- Document extract -
________________________

Further, an understanding is needed of how these mechanisms vary with surface and bulk structure, particle morphology, and electronic properties of the solid for both intercalation and conversion reactions. Also important is the ability to correlate the structure of the interface with its reactivity, to bridge the gap between localized ultrafast phenomena that occur at the Å–micron length scale and the macroscopic long-term behavior of the battery system. Gaining insight into the nature of these processes is key to designing novel materials and chemistries for the next generation of chemical EES devices. Recent advances in nanoscience, analytical techniques, and computational modeling present unprecedented opportunities to solve technical bottlenecks. New synthetic approaches can allow the design of materials with exquisite control of chemical and physical processes at the atomic and molecular levels. Development of in situ methods and even multi-technique probes that push the limits of both spatial and temporal resolution can provide detailed insight into these processes and relate them to electrode structure. New computational tools, which can be employed to model complex battery systems and can couple with experimental techniques both to feed data into modeling and to use modeling/theory to help interpret experimental data, are critically important.

The Potential of nano-science

The lack of a fundamental understanding of how thermodynamic properties, such as phase co-existence, change at the nanoscale is in stark contrast to the wealth of information available on the novel electronic, optical, and magnetic properties of nanomaterials. While the latter properties typically arise from the interaction of the electronic structure with the boundary conditions (e.g., electron confinement and/or localization), purely energetic properties and thermodynamic behavior change in a less transparent way at the nanoscale.

Many fundamental questions remain to be answered. For example, are the differences in the electrochemical properties of bulk and nanosize electrode materials simply due to the higher concentrations of different surfaces available for intercalation, or are the electronic properties of the nanomaterials significantly different? Are surface structures at the nanoscale significantly different from those in the bulk or are the improved properties simply a transport effect? At the nanoscale, can we conceptually separate pseudocapacitive from storage reactions? Can we develop general rules and, if so, how widely do we expect them to apply? How are ionic and electronic transport processes coupled in complex heterogeneous nanostructured materials? The ability to modify the properties of materials by treating size and shape as new variables presents great opportunities for designing new classes of materials for EES.

________________________

- Source material -
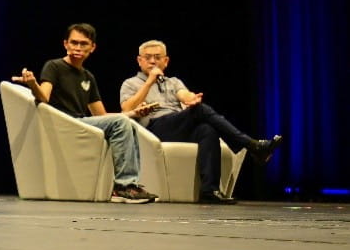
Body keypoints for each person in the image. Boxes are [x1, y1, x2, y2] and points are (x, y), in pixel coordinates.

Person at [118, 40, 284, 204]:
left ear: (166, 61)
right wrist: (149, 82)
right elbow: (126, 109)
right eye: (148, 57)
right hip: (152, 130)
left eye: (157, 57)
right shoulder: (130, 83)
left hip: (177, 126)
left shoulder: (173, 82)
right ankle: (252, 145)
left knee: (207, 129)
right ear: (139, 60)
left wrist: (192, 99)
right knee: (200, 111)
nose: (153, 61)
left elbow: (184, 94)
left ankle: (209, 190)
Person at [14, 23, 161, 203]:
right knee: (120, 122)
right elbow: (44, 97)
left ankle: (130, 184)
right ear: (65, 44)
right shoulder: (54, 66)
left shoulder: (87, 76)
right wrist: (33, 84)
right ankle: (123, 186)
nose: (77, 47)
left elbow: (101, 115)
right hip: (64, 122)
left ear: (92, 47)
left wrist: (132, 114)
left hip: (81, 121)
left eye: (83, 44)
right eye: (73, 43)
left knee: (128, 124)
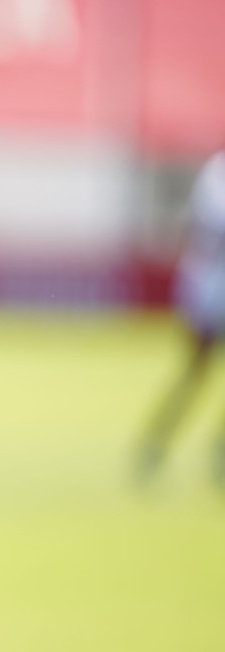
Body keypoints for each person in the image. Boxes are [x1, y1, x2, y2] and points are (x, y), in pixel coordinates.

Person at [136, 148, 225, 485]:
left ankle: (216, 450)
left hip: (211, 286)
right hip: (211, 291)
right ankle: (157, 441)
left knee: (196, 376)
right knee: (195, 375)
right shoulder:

________________________

- Tasks to carry out -
- A) From the passage on nanoscience and battery research, return the part that begins at the words "The Potential of" and stops after the words "at the nanoscale.".
- B) Summarize the passage on nanoscience and battery research in two sentences.
- C) List the recent advances that the passage on nanoscience and battery research says present unprecedented opportunities to solve technical bottlenecks.
Use only the passage on nanoscience and battery research, not the records.

- Activity answers -
- A)
The Potential of nano-science

The lack of a fundamental understanding of how thermodynamic properties, such as phase co-existence, change at the nanoscale is in stark contrast to the wealth of information available on the novel electronic, optical, and magnetic properties of nanomaterials. While the latter properties typically arise from the interaction of the electronic structure with the boundary conditions (e.g., electron confinement and/or localization), purely energetic properties and thermodynamic behavior change in a less transparent way at the nanoscale.

- B) Understanding how interface mechanisms and reactivity vary with a solid's structure and properties is key to designing materials for the next generation of chemical EES devices, and recent advances in nanoscience, analytical techniques, and computational modeling offer unprecedented opportunities to solve technical bottlenecks. Little is understood about how thermodynamic properties change at the nanoscale, so many fundamental questions remain, yet treating size and shape as new variables presents great opportunities for designing new classes of materials for EES.

- C)
- nanoscience
- analytical techniques
- computational modeling